▶

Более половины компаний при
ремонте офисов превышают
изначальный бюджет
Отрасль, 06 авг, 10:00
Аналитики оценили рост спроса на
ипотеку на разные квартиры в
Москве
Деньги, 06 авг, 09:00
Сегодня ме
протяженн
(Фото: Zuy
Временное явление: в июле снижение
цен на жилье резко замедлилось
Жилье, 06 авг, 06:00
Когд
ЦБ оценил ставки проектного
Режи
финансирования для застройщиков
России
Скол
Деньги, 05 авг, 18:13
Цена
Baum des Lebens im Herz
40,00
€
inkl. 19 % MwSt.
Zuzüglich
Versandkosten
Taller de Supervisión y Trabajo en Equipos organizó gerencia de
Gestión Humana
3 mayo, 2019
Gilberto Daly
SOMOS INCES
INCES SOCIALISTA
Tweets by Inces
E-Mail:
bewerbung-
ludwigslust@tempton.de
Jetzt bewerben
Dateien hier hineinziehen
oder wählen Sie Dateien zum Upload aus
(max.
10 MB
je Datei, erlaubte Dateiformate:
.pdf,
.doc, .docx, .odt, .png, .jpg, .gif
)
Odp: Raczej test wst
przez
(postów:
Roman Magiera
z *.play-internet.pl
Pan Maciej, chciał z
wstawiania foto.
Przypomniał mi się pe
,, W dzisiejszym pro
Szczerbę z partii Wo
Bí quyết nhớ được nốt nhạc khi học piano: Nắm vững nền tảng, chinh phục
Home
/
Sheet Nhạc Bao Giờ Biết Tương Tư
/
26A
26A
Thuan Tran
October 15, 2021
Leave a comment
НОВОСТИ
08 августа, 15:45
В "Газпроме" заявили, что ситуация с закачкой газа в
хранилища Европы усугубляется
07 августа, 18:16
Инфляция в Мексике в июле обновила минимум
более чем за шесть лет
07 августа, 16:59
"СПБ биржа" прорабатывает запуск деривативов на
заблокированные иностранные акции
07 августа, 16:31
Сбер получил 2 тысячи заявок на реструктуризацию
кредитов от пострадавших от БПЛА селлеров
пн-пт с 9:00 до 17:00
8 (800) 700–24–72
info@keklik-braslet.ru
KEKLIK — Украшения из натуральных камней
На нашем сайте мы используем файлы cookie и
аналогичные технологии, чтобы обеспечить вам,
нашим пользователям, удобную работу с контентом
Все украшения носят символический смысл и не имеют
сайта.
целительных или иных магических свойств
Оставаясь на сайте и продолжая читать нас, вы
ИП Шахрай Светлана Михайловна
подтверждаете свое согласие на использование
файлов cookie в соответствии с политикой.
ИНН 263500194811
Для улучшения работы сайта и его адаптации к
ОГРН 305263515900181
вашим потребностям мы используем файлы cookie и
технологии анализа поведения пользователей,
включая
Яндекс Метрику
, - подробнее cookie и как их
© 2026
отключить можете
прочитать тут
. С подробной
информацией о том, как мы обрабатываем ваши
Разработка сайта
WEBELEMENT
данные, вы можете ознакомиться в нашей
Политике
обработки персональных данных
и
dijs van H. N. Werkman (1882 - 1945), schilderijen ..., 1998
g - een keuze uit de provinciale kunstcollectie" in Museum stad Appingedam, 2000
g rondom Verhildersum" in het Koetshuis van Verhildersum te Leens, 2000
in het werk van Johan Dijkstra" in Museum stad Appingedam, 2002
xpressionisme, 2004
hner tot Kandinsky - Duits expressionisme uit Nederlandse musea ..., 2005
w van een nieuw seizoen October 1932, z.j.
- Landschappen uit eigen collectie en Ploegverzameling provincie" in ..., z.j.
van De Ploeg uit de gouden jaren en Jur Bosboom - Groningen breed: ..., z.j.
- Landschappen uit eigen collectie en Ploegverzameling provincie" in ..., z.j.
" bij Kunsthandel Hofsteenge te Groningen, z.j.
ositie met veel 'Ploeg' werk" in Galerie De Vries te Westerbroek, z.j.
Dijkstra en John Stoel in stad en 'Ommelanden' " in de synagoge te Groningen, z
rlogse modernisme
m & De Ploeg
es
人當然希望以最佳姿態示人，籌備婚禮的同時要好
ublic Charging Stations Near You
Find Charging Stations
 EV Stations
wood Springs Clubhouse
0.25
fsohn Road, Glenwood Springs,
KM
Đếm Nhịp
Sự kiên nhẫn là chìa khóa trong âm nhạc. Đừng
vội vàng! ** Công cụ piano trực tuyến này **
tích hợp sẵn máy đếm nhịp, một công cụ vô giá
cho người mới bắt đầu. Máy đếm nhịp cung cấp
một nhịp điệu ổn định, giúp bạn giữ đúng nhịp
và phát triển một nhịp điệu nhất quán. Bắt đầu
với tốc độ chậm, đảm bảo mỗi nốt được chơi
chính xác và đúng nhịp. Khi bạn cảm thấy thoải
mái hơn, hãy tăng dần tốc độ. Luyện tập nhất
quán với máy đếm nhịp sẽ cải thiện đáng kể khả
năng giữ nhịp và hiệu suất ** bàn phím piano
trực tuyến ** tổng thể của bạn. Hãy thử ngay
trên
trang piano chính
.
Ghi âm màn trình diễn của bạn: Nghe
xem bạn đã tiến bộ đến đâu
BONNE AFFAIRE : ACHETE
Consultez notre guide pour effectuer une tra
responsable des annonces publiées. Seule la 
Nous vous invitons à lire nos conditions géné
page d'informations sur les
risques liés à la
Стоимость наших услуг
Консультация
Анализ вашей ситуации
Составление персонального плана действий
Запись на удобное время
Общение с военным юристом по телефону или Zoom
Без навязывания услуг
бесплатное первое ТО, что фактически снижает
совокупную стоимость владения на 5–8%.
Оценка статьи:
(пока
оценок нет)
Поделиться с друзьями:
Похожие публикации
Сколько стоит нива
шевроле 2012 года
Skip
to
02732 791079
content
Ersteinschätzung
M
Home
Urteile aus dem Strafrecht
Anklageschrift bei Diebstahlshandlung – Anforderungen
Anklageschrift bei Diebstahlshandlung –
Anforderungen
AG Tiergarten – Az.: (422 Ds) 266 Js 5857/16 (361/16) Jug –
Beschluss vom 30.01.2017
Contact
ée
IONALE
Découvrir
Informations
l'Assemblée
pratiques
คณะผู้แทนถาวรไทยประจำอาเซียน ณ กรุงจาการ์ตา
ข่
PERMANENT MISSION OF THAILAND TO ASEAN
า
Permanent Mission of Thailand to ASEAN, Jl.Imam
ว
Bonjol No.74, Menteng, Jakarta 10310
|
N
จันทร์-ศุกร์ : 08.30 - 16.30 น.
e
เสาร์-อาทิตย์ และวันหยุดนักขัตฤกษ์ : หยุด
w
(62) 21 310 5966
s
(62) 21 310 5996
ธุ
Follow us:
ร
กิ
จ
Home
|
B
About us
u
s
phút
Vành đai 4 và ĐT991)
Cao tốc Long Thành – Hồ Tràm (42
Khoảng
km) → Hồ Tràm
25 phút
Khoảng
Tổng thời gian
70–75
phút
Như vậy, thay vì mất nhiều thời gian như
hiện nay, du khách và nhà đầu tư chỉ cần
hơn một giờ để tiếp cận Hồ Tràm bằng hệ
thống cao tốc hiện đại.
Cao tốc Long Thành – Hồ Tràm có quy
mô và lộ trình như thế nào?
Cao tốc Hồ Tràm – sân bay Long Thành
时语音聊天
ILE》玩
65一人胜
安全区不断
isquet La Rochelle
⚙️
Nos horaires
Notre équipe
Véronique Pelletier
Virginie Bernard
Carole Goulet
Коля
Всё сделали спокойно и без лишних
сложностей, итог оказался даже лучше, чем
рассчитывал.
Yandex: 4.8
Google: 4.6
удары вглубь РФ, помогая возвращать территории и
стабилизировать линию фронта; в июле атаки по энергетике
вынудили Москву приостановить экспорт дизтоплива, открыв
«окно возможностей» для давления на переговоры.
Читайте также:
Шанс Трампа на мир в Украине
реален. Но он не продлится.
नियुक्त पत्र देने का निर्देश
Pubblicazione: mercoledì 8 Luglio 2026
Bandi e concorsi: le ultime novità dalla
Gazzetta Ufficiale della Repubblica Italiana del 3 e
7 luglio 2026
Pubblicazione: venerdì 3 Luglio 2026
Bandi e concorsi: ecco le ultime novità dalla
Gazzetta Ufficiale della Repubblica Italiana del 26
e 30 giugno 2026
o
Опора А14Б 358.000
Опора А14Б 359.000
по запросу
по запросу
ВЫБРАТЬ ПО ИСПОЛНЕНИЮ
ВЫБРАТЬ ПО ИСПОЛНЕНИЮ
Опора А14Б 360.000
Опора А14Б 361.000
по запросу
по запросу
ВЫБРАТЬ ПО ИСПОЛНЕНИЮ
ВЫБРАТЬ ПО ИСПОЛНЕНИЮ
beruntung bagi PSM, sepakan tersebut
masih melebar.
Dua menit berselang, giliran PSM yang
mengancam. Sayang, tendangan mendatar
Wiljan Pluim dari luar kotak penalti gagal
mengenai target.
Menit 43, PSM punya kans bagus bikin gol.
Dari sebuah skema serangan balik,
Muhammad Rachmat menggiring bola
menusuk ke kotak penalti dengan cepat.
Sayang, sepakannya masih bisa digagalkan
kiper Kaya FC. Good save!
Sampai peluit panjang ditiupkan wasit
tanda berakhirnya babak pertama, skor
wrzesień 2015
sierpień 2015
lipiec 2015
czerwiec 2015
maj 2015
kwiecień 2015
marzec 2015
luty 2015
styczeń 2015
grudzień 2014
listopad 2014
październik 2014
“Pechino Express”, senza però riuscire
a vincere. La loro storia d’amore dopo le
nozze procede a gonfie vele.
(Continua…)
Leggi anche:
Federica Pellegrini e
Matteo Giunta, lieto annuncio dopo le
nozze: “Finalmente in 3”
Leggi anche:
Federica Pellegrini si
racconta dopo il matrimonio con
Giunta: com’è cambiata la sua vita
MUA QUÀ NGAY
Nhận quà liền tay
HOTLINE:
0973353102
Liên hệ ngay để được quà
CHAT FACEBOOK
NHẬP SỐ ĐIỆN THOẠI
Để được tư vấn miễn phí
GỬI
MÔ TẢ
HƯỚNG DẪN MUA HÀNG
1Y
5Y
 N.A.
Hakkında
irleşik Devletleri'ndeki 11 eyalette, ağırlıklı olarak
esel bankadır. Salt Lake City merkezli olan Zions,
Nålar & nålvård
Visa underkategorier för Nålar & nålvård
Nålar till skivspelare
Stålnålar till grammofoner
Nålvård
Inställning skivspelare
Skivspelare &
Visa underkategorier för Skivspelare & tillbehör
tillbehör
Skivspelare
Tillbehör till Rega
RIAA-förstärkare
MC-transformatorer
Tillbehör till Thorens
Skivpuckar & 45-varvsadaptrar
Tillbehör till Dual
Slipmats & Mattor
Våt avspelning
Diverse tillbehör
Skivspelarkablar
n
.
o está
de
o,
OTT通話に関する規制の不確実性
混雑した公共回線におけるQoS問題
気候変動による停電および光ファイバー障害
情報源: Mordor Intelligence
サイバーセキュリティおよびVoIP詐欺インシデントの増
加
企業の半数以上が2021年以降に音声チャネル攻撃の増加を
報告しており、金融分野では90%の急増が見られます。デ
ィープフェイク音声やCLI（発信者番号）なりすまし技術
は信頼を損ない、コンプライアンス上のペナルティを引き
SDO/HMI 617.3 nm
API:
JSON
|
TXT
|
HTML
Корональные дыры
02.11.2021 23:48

◀

→ **Written task**
Transcribe the items line for line, starting with the first line and going on through the line that contains "KEKLIK — Украшения из натуральных камней". Include both of these lines.

→ **Problem solution**
Более половины компаний при
ремонте офисов превышают
изначальный бюджет
Отрасль, 06 авг, 10:00
Аналитики оценили рост спроса на
ипотеку на разные квартиры в
Москве
Деньги, 06 авг, 09:00
Сегодня ме
протяженн
(Фото: Zuy
Временное явление: в июле снижение
цен на жилье резко замедлилось
Жилье, 06 авг, 06:00
Когд
ЦБ оценил ставки проектного
Режи
финансирования для застройщиков
России
Скол
Деньги, 05 авг, 18:13
Цена
Baum des Lebens im Herz
40,00
€
inkl. 19 % MwSt.
Zuzüglich
Versandkosten
Taller de Supervisión y Trabajo en Equipos organizó gerencia de
Gestión Humana
3 mayo, 2019
Gilberto Daly
SOMOS INCES
INCES SOCIALISTA
Tweets by Inces
E-Mail:
bewerbung-
ludwigslust@tempton.de
Jetzt bewerben
Dateien hier hineinziehen
oder wählen Sie Dateien zum Upload aus
(max.
10 MB
je Datei, erlaubte Dateiformate:
.pdf,
.doc, .docx, .odt, .png, .jpg, .gif
)
Odp: Raczej test wst
przez
(postów:
Roman Magiera
z *.play-internet.pl
Pan Maciej, chciał z
wstawiania foto.
Przypomniał mi się pe
,, W dzisiejszym pro
Szczerbę z partii Wo
Bí quyết nhớ được nốt nhạc khi học piano: Nắm vững nền tảng, chinh phục
Home
/
Sheet Nhạc Bao Giờ Biết Tương Tư
/
26A
26A
Thuan Tran
October 15, 2021
Leave a comment
НОВОСТИ
08 августа, 15:45
В "Газпроме" заявили, что ситуация с закачкой газа в
хранилища Европы усугубляется
07 августа, 18:16
Инфляция в Мексике в июле обновила минимум
более чем за шесть лет
07 августа, 16:59
"СПБ биржа" прорабатывает запуск деривативов на
заблокированные иностранные акции
07 августа, 16:31
Сбер получил 2 тысячи заявок на реструктуризацию
кредитов от пострадавших от БПЛА селлеров
пн-пт с 9:00 до 17:00
8 (800) 700–24–72
info@keklik-braslet.ru
KEKLIK — Украшения из натуральных камней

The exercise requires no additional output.